In addition to those high-end machines, we included several other systems to represent various classes of system performance. In a couple of cases, these systems are left over from earlier benchmark tests. We are identifying the older systems generically to avoid any chance that they could be taken to represent a manufacturer's current technology. At the same time, we want to thank Compaq and IBM for generously allowing us to continue using their older systems to provide a baseline against which to measure the performance of newer machines. Thanks also to Hewlett-Packard for providing the "typical" PC configuration we requested for this round of benchmarks. Here are the system class representatives:

  • 300-MHz PC--This NT machine with 512 Mbytes of DRAM was a star performer in our benchmarks just two years ago. It's the only machine remaining in our tests that has a 66-MHz front-side bus.

  • 400-MHz PC--This NT machine has 512 Mbytes of DRAM and dual processors, but we haven't seen any significant advantage from the latter in these single-threaded benchmarks. The machine thus represents the 400-MHz PC class pretty well.
    Figure 6 - Simulation performance summary by class
    This chart summarizes the results shown in Figure 1 by averaging each machine's performance across all the simulation benchmarks. By picking out a class of machine that's similar to the one you use, you can see how your simulation performance might improve if you upgrade to a faster machine.

  • Sun Ultra 60--This Solaris machine from the previous benchmark tests contained a pair of 360-MHz UltraSPARC II processors and 1.5 Gbytes of DRAM. Any attempt to "generic-ize" this system would be futile, so we include it with the caveat that it doesn't represent Sun's best workstation offerings.
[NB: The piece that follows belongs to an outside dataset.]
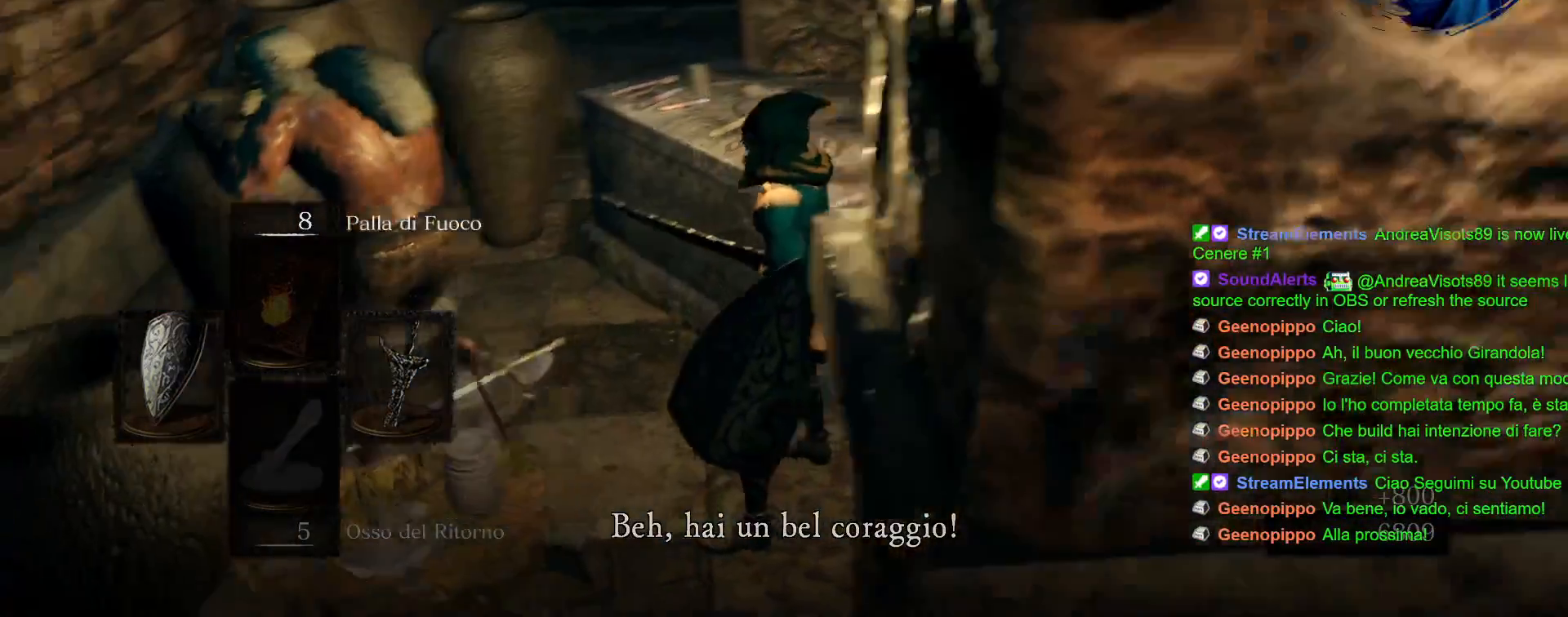
{"dt_ms": 500, "buttons": [], "left_stick": "center", "right_stick": "right", "events": [[367, "right_stick", "right"]]}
We ran no new tests on the Ultra 60 in this round of benchmarks, and newer workstations weren't available to us for testing.
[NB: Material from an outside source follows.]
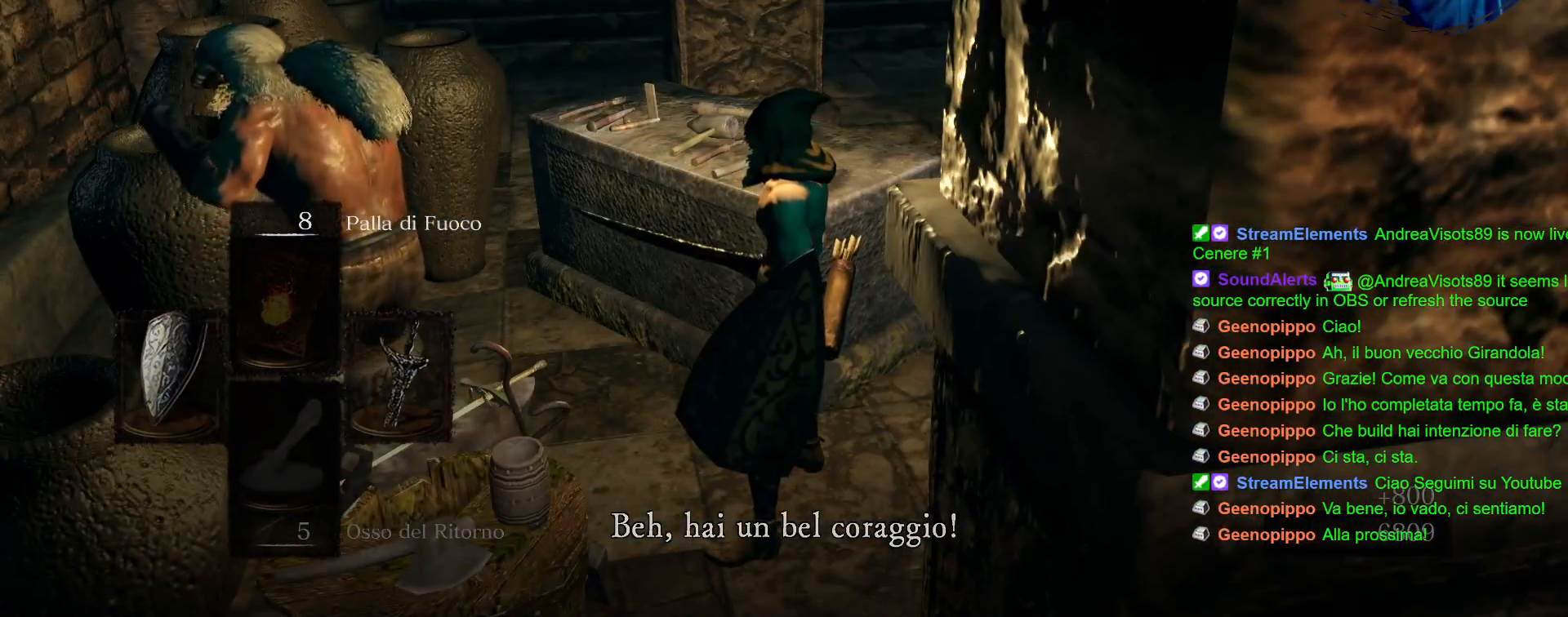
{"dt_ms": 500, "buttons": [], "left_stick": "center", "right_stick": "left", "events": [[483, "right_stick", "left"]]}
The benchmarks that ran on these machines were as varied as the machines themselves. All the benchmarks were described in our previous EDA benchmark reports, and you can find details at www.isdmag.com/edabenchmark . The simulation benchmarks used Cadence Verilog-XL and included Behavioral Memory, Life 128 Gate Level, Life 128 Behavioral, 800k RISC Behavioral, 1.3M RISC Behavioral, 800k RISC Gate Level, 800k RISC Mixed, 1.3M RISC Gate Level, and 1.3M RISC Mixed. The synthesis benchmarks used Synopsys Design Compiler and included Torch Dpath, Talisman, RPU 256, and Decompress. The place-and-route benchmarks used Snaketech Cellsnake and included CTS, DES, PIC, and Talisman hod.

With workstation memory capacities growing at a phenomenal rate, our most data-intensive benchmark of 800 Mbytes no longer pushes the memory envelope for many machines. In future tests, we will introduce benchmarks that break the 1-Gbyte boundary and range towards 2 Gbytes of data.

Simulation results

As we've added machines to our benchmark tests, we've dealt with increasingly complex results. Figure 1, for example, shows the simulation performance for eight machines. For each of the benchmarks, every machine's performance is plotted against the performance of the fastest machine (charted at 100 percent).

At first glance, the chart seems wildly chaotic--some machines improve on a specific benchmark, while others decline. But on closer examination this chaos actually reflects a great deal of order, especially when you distinguish the different system architectures from one another. The most startling aspect of the results is the dominance of the HP-UX machines. On nearly all the large simulation tasks (those to the right side of the chart), the 440-MHz HP-UX machine turns in the best performance, followed closely by the 400-MHz HP-UX machine. The 440-MHz machine even wins on a couple of the smaller benchmarks, though it falls down on the short behavioral simulations. The results for both of the HP-UX machines include the effects of increasing the virtual memory page sizes via chatr.

When the 440-MHz PA-RISC beat the 550-MHz Pentium III, you can see the effects of both a superior 64-bit processor architecture and a fast system architecture. The PA-8500's large on-chip cache and fast external memory bus (120 MHz compared to 100 MHz for the Pentium) give the HP-UX machines an advantage--at least as long as Verilog-XL has large memory pages with which to play.

Without using chatr to boost the HP-UX machines' performance, IBM's 550-MHz NT machine would have won on every benchmark except the shortest one, the 800k RISC behavioral simulation. The 360-MHz Sun Ultra 60 turned in the best performance on this short benchmark. We don't fully understand how the 360-MHz UltraSPARC beat the rest of the field. However, at the very least, our work indicates that processor clock speed doesn't always relate to EDA performance in a linear way.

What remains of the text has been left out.